---- Records shown

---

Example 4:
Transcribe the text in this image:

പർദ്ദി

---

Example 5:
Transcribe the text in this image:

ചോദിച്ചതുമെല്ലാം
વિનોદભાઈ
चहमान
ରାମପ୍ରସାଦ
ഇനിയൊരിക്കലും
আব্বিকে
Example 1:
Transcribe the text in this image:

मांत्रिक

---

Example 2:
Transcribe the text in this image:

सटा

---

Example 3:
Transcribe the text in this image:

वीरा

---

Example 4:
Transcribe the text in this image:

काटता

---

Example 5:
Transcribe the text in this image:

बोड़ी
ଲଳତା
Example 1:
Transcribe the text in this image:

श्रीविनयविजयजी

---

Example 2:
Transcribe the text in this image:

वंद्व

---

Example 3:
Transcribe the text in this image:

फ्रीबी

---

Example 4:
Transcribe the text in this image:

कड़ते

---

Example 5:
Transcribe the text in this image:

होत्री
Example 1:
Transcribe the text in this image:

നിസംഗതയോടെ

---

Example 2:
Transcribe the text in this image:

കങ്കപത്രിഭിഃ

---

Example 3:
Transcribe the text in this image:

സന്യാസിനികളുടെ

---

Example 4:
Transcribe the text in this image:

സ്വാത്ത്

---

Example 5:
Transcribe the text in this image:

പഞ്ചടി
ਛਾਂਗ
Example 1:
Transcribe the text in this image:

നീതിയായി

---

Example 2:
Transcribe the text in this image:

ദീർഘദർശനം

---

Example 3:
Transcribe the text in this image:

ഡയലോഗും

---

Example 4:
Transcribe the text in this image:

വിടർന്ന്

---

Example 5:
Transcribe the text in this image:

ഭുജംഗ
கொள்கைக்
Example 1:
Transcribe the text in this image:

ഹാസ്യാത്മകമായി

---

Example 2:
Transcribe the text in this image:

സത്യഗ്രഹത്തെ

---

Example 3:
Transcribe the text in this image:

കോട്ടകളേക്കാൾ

--------

** About this exercise **
Would you output every entry exactly as it was written?

** Answer to the problem **
---

Example 4:
Transcribe the text in this image:

പർദ്ദി

---

Example 5:
Transcribe the text in this image:

ചോദിച്ചതുമെല്ലാം
વિનોદભાઈ
चहमान
ରାମପ୍ରସାଦ
ഇനിയൊരിക്കലും
আব্বিকে
Example 1:
Transcribe the text in this image:

मांत्रिक

---

Example 2:
Transcribe the text in this image:

सटा

---

Example 3:
Transcribe the text in this image:

वीरा

---

Example 4:
Transcribe the text in this image:

काटता

---

Example 5:
Transcribe the text in this image:

बोड़ी
ଲଳତା
Example 1:
Transcribe the text in this image:

श्रीविनयविजयजी

---

Example 2:
Transcribe the text in this image:

वंद्व

---

Example 3:
Transcribe the text in this image:

फ्रीबी

---

Example 4:
Transcribe the text in this image:

कड़ते

---

Example 5:
Transcribe the text in this image:

होत्री
Example 1:
Transcribe the text in this image:

നിസംഗതയോടെ

---

Example 2:
Transcribe the text in this image:

കങ്കപത്രിഭിഃ

---

Example 3:
Transcribe the text in this image:

സന്യാസിനികളുടെ

---

Example 4:
Transcribe the text in this image:

സ്വാത്ത്

---

Example 5:
Transcribe the text in this image:

പഞ്ചടി
ਛਾਂਗ
Example 1:
Transcribe the text in this image:

നീതിയായി

---

Example 2:
Transcribe the text in this image:

ദീർഘദർശനം

---

Example 3:
Transcribe the text in this image:

ഡയലോഗും

---

Example 4:
Transcribe the text in this image:

വിടർന്ന്

---

Example 5:
Transcribe the text in this image:

ഭുജംഗ
கொள்கைக்
Example 1:
Transcribe the text in this image:

ഹാസ്യാത്മകമായി

---

Example 2:
Transcribe the text in this image:

സത്യഗ്രഹത്തെ

---

Example 3:
Transcribe the text in this image:

കോട്ടകളേക്കാൾ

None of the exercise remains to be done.